PROBLEMS TO WORK ON
- a) Copy the letter to United Airlines word for word from "With the yang" to "person’s foul mood.".
- b) In the letter to United Airlines, list every food named as a possible cause of Ms. Grumpy Knickers's grimace.

EXERCISE PASSAGE

>>>>>

To: United Airlines
Re: Flight 5456 SFO to MFR/Ms. Grumpy Knickers
Date: July 5, 2016
Dear United Airlines,
Her name was Ms. Grumpy Knickers. On July 5, I had the unfortunate experience of being in her company on one of your planes. I’m writing, because for a full month I’ve tried to shake off this experience that’s sticking to me like warm gum on the bottom of a hiking boot. United, you have a problem. We need to talk.
Normally, I don’t bother to go out of my way to contact a company unless I’ve had an exceptional encounter. I rather enjoy writing letters extolling rare virtues like the unparalleled service of a person who made herculean efforts to bring me joy. I take pleasure in knowing that someone with a great attitude received kudos from a manager on my behalf.
With the yang comes the yin, I suppose. Generally, I let the mediocre experiences slide, mostly because there are just so darn many, and I simply lack the free time for all that letter writing. In recent years, I’ve even let go of certain bad or negative customer service encounters, especially if they’ve only affected me, personally.
But not this time, dear United. It was an exceptional experience that deserves attention: exceptionally bad, and an entire plane was subjected to one person’s foul mood.
Our journey started much earlier in the day with a walk down toe jam alley on athlete’s foot freeway to the chamber o’radiation. We watched all the TSA pre-check climbers clamor past us privileged to keep their computers in their bags and their clothes on. Nothing quite says I love you like a good TSA frisking. Were I not so preoccupied with what else those gloves have touched, I would’ve asked the agent to give me some pointers to try out later on my husband. Let’s just say security really put me in the mood for the greeting we received on your plane.
Have you ever taken a bite of lemon and the back of your jaw seizes up while your face momentarily freezes in a contortion of discomfort? That’s what her face looked like. A visual of that grimace upon entering your plane should’ve been my first clue, but I tend to give people the benefit of the doubt. I mean, what if she just received a text break-up or learned that her kid was kicked out of summer camp for selling meth to 5th graders outside of the latrines? Maybe she had that grimace on her face because she ate a bad Starburst or jawbreaker or she cracked a molar on a Mary’s Gone Cracker or something.
I am totally capable of getting my Zen on and working the “bad moments curdle good people” theory. But later when I overheard her belittle someone for pressing the help me button, my doubts resurfaced. Then, when she stopped to inform me, with a supercilious look down her nose, that my computer could not be kept in the seatback pocket and I had to immediately place it in a bag beneath the seat or in the overhead compartment, I knew precisely what was happening: Cruella DeUnited was running the show. I expected her to pull a dead puppy out of the drink cart. My black bag was camo’d by the dark underbelly of the seat in front of me, so when I reached down to grab it, she acted as if I was faking her out. I got a creepy shiver up then down my spine as she stood there, glaring, watching me take the bag and then struggle to put the computer inside. I cautiously peered up waiting for her head to make a full 360, wondering if the other passengers would start levitating toward the ceiling. Ms. Grumpy Knickers was out to share her pain with the 200 or so people on the plane, and she was succeeding one innocent casualty at a time.

<<<<<

SUPPLIED ENTRIES
>>>>>

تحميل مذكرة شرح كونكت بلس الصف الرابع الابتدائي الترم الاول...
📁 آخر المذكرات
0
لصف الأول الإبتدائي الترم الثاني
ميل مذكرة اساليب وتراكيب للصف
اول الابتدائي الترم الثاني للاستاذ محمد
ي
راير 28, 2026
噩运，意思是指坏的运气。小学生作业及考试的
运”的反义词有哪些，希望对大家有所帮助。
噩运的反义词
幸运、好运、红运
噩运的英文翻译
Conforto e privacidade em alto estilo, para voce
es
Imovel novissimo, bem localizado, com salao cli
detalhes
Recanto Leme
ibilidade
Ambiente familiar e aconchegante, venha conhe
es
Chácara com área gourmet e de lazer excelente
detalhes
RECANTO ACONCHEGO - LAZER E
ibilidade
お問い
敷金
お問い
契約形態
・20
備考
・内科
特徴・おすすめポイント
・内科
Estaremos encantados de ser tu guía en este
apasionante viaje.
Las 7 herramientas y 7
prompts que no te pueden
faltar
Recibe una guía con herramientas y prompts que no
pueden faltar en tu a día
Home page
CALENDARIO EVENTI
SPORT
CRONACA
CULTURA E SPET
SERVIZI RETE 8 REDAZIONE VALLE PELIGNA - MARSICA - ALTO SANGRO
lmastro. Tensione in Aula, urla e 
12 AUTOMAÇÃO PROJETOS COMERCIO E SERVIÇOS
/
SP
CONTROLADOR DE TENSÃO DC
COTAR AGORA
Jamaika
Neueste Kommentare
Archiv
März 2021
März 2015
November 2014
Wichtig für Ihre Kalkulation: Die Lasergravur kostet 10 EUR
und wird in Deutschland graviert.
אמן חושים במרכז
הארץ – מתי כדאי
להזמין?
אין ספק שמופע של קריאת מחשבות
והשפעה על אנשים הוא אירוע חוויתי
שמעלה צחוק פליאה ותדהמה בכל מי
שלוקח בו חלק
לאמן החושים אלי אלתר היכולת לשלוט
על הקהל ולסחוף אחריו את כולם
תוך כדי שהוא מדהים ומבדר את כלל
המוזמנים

<<<<<

ANSWER LIST
- a)
With the yang comes the yin, I suppose. Generally, I let the mediocre experiences slide, mostly because there are just so darn many, and I simply lack the free time for all that letter writing. In recent years, I’ve even let go of certain bad or negative customer service encounters, especially if they’ve only affected me, personally.
But not this time, dear United. It was an exceptional experience that deserves attention: exceptionally bad, and an entire plane was subjected to one person’s foul mood.

- b)
- a bad Starburst
- a jawbreaker
- a Mary's Gone Cracker